WHAT NEEDS TO BE DONE
Copy every one of the lines below word for word, leaving out the pictures.

Source records
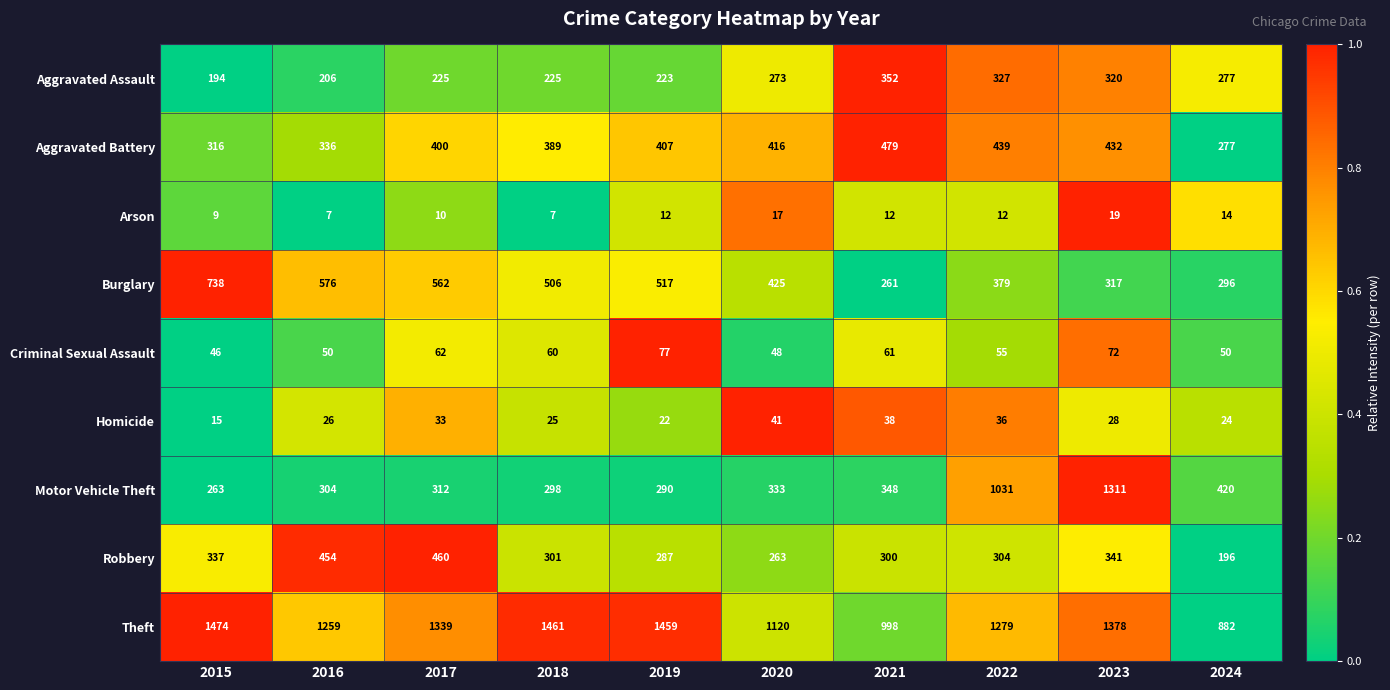

What is the difference between the Aggravated Assault values at 2018 and 2023?

95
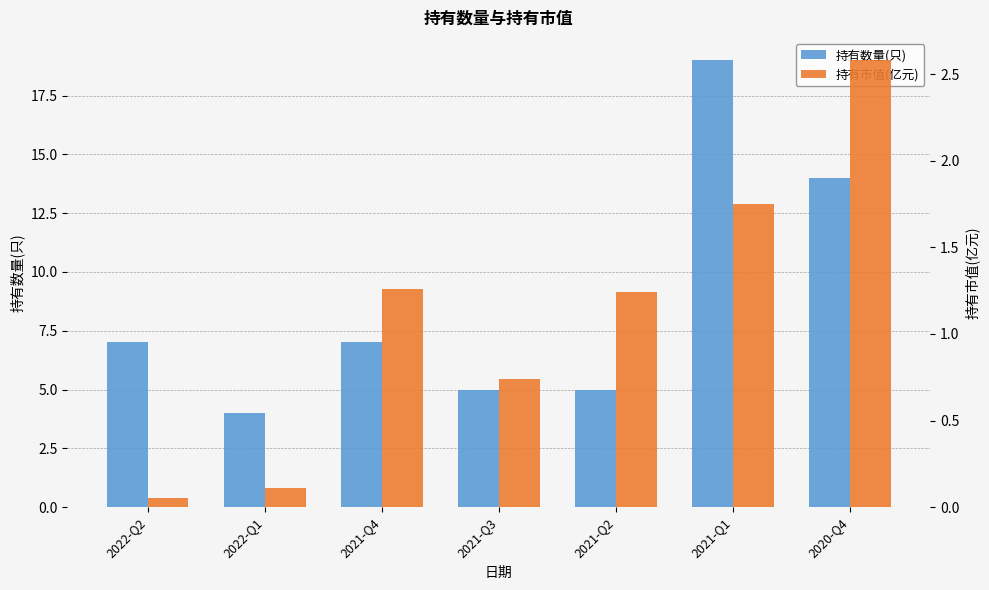

Reading right to left, extract all data points from this chart.

持有数量(只): 2020-Q4=14.0	2021-Q1=19.0	2021-Q2=5.0	2021-Q3=5.0	2021-Q4=7.0	2022-Q1=4.0	2022-Q2=7.0
持有市值(亿元): 2020-Q4=2.6	2021-Q1=1.8	2021-Q2=1.2	2021-Q3=0.7	2021-Q4=1.3	2022-Q1=0.1	2022-Q2=0.1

OUTPUT FOR THIS EXERCISE
What is the difference between the Aggravated Assault values at 2018 and 2023?

95

Reading right to left, extract all data points from this chart.

持有数量(只): 2020-Q4=14.0	2021-Q1=19.0	2021-Q2=5.0	2021-Q3=5.0	2021-Q4=7.0	2022-Q1=4.0	2022-Q2=7.0
持有市值(亿元): 2020-Q4=2.6	2021-Q1=1.8	2021-Q2=1.2	2021-Q3=0.7	2021-Q4=1.3	2022-Q1=0.1	2022-Q2=0.1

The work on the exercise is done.